Dr François Leclère copied all the inscribed blocks at the site in the SCA Office/Police Station. This amounted to a good corpus of about 25 blocks.

With the help and co-operation of the inspectors at Tanta he began work looking at the registers and archives in the Antiquities Office in Tanta for further information about the provenance of the various blocks. It seems that some were originally found in the village of Sa el Hagar, while others have come from further afield.

François Leclère photographing a sarcophagus lid.

Penny Wilson planned and recorded parts of the mud brick structures in the south western corner of the Great Pit, excavated by the SCA/EAO in recent years. These structures link in with the geophysical survey.
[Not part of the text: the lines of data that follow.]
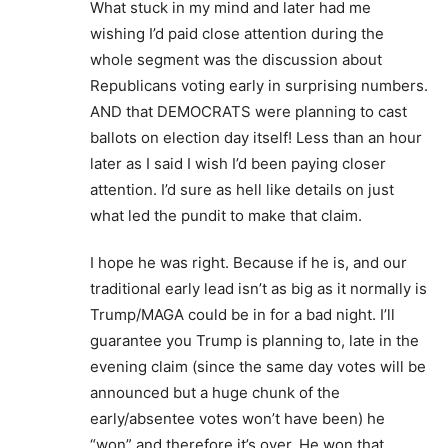
What stuck in my mind and later had me
wishing I’d paid close attention during the
whole segment was the discussion about
Republicans voting early in surprising numbers.
AND that DEMOCRATS were planning to cast
ballots on election day itself! Less than an hour
later as I said I wish I’d been paying closer
attention. I’d sure as hell like details on just
what led the pundit to make that claim.
I hope he was right. Because if he is, and our
traditional early lead isn’t as big as it normally is
Trump/MAGA could be in for a bad night. I’ll
guarantee you Trump is planning to, late in the
evening claim (since the same day votes will be
announced but a huge chunk of the
early/absentee votes won’t have been) he
“won” and therefore it’s over. He won that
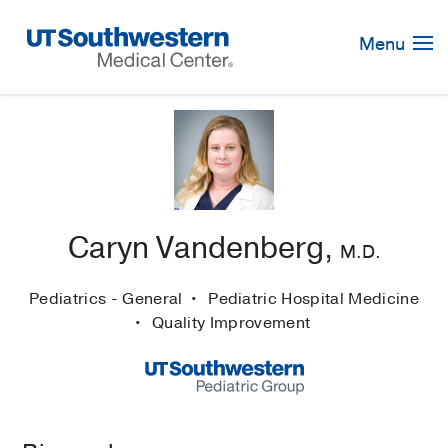
Skip
Navigation
Menu
Caryn Vandenberg,
M.D.
Pediatrics - General
Pediatric Hospital Medicine
Quality Improvement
She also planned the limestone blocks (plan) at the south end of the ‘Great Pit’, which seem to be the last remnants of some monumental stone building, perhaps also oriented on a north-south axis (below).
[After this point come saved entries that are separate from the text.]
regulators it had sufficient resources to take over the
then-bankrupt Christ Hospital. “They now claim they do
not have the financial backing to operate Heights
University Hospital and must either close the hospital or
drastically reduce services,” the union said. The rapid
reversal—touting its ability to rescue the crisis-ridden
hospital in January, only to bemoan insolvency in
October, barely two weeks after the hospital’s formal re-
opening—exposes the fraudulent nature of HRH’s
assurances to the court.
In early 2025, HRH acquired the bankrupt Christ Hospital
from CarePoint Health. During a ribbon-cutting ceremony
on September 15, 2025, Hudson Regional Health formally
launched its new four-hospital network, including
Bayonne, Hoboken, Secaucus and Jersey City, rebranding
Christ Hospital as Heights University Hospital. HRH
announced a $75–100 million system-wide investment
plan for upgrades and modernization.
Some of the blocks are massive precluding the possibility that they are part of a drainage system for the nearby Roman bathhouse. The remaining section of wall has been freed to a depth of four courses at its western end and the blocks seem to be arranged with massive rectangular blocks laid end to end, alternating with smaller regular blocks laid side by side. At one point there is a gap in the stone structure, seemingly a narrow entrance leading to a flight of steps, with a sharp right angled turn west and continuing inside the stone structure. Towards the west end, the front of the wall has some ‘pilgrim gouges’ and there are depressions in the remaining top stones where powder might have been ground out from the stone. On two massive blocks there is a shallow cut and between the grooves here there is a greater number of ‘gouges’. In addition, some of the blocks also have rectangular or square cuts made at the corners.
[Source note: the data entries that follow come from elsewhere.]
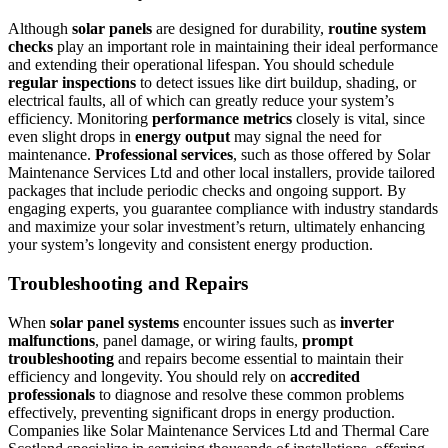
Although
solar panels
are designed for durability,
routine system
checks
play an important role in maintaining their ideal performance
and extending their operational lifespan. You should schedule
regular inspections
to detect issues like dirt buildup, shading, or
electrical faults, all of which can greatly reduce your system’s
efficiency. Monitoring
performance metrics
closely is vital, since
even slight drops in
energy output
may signal the need for
maintenance.
Professional services
, such as those offered by Solar
Maintenance Services Ltd and other local installers, provide tailored
packages that include periodic checks and ongoing support. By
engaging experts, you guarantee compliance with industry standards
and maximize your solar investment’s return, ultimately enhancing
your system’s longevity and consistent energy production.
Troubleshooting and Repairs
When
solar panel systems
encounter issues such as
inverter
malfunctions
, panel damage, or wiring faults,
prompt
troubleshooting
and repairs become essential to maintain their
efficiency and longevity. You should rely on
accredited
professionals
to diagnose and resolve these common problems
effectively, preventing significant drops in energy production.
Companies like Solar Maintenance Services Ltd and Thermal Care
Looking north across the Great Pit.

At first it seemed this may have been the last remnants of the front of a temple building and, in particular, the east side of the foundation wall of a pylon with a threshold for the gateway. The length of the structure is, however, approximately 76 metres and there are indications that it continues to the east and west. Unless it is a huge pylon base matching and perhaps exceeding the Karnak structures, it may then be the side wall of a temple or a stone foundation for an enclosure or some other type of building. Just to the north inside the Great Pit is a group of large granite blocks, possibly in their original relative position because the underlying ground has been dug or washed away. If they are related to the limestone blocks they could have come from the same structure. They could have formed part of a formal layout of the whole site, with a strong south-north axis linking the temple structures in the south (now the Great Pit), with the earlier (?) Enclosure in the north and its north-south aligned temples. This would fit the alignment of some of the building traces reported by Wilkinson in 1821, but does not preclude the existence of other east-west aligned buildings or peripteral temples in the Enclosure.

We obtained copies of the detailed cadastral survey maps for the Sa el Hagar area up to the river, a total of 18 sheets. They provide the correct names for all the fields in the area.

I am very grateful to Dr Noel and Mr Hale for their forbearance and advice in difficult conditions.